Mark Lanegan Band – Gargoyle

Gargoyle, le figure dall’aspetto demoniaco appollaiate su Notre Dame, rese celebri da Victor Hugo in Notrê Dame de Paris.
Non può che sentirsi odore di zolfo quando sul fondo dei solchi la puntina legge la voce abissale di Mark Langan.

Fosse nato ai tempi del delta blues, dalle parti del delta del Mississipi, di lui si sarebbe detto che avesse venduto l’anima al diavolo un po’ come Robert Johnson. Il crooner di Ellensburg (WA) ne ha passate così tante da quel 1984 in cui iniziò a far musica, che non può che essere circondato da quel tipo di alea, anche se ormai ha messo in cantina la voce roca che caratterizzava i primi dischi solisti. Insomma molto è cambiato negli aspetti esteriori del suo modo di comporre, sarebbe stato difficile il contrario, ma quello che certamente non è cambiato, e si sente forte, è la tensione sommersa.

Gargoyle, che si annuncia con un singolo decisamente scuro, Nocturne, è attraversato interamente da questa tensione, sin dal principio, e poco importa che si tratti dei brani più confacenti alle origini come Dead’s Head Tattoo, con i suoi basso e batteria incalzanti, o Emperor con le sue chitarre vagamente stoner ed i coretti fatti da Josh Homme, oppure di pezzi dall’incedere liturgico, come un gospel sommesso, sulla base di organi sommessi ed arpeggiatori come Blue Blue Sea con l’ermetismo dei suoi testi.

Arpeggiatori, sì. Dopotutto non è un mistero che Lanegan stia flirtando con gli strumenti elettronici; e non venitevene con le reazioni terrificate di alcuni fan irriducibili del Seattle Sound, quando in Blues Funeral ascoltarono Ode to Sad Disco; tutto questo non ha nessun senso se, come ci ha detto lo stesso Lanegan, questi rappresentano un mezzo per farsi meglio da sè la musica che produce. E quindi non ci vedo da storcere il muso se ad esempio Drunk on Destruction inizia con una base d’n’b, perchè quel che conta è che si sente sempre quella vibrazione simpatica tra le corde vocali e le corde dell’animo che è l’essenza stessa del blues.

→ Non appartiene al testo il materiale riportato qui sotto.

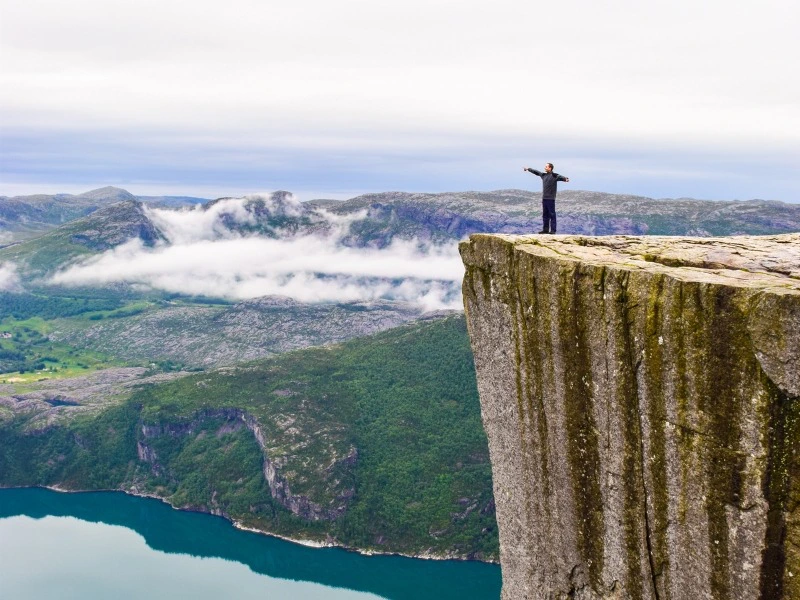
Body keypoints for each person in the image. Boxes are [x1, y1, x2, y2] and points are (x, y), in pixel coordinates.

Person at [523, 163, 569, 234]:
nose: (545, 168)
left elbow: (561, 177)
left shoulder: (554, 175)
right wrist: (528, 169)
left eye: (546, 167)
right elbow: (536, 172)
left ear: (550, 168)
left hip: (551, 199)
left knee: (552, 215)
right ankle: (545, 230)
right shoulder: (543, 175)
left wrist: (565, 179)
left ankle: (553, 230)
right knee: (545, 215)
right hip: (544, 198)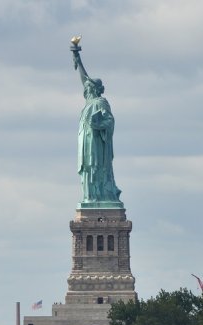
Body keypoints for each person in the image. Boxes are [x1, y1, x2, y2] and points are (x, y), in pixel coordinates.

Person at [71, 37, 123, 206]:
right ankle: (90, 197)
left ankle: (98, 196)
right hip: (87, 143)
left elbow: (109, 121)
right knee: (87, 169)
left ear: (94, 89)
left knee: (95, 168)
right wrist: (77, 58)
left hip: (97, 145)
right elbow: (84, 78)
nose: (85, 88)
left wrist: (97, 124)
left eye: (88, 87)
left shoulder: (100, 103)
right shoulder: (89, 103)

Certo, queste caratteristiche vengono magnificate ancor più da arrangiamenti minimali come in Goodbye to Beauty e First Day of Winter con i loro arpeggi semplici (nella seconda sembra di sentire Greg Dulli ai coretti) o meglio ancora nella magnifica Sister dove ritroviamo la voce del nostro stagliarsi su un organo e (indovinate un po’?) un arpeggiatore che descrive una nenia sottile anche quando il sassofono finale inizia il suo ipnotico itinerario strisciando come un serpente sulla linea dell’orizzonte.

Questo rinnovamento non impedisce certo a Mark Lanegan di inserire brani più canonici come Beehive (pezzo che ho trovato decisamente catchy) o Old Swan, ma non venite a chiedere a chi ha attraversato tre decenni di rock’n’roll suonando praticamente tutto quello che c’era da suonare, di imbrigliare la propria ricerca artistica in uno stile di vent’anni fa!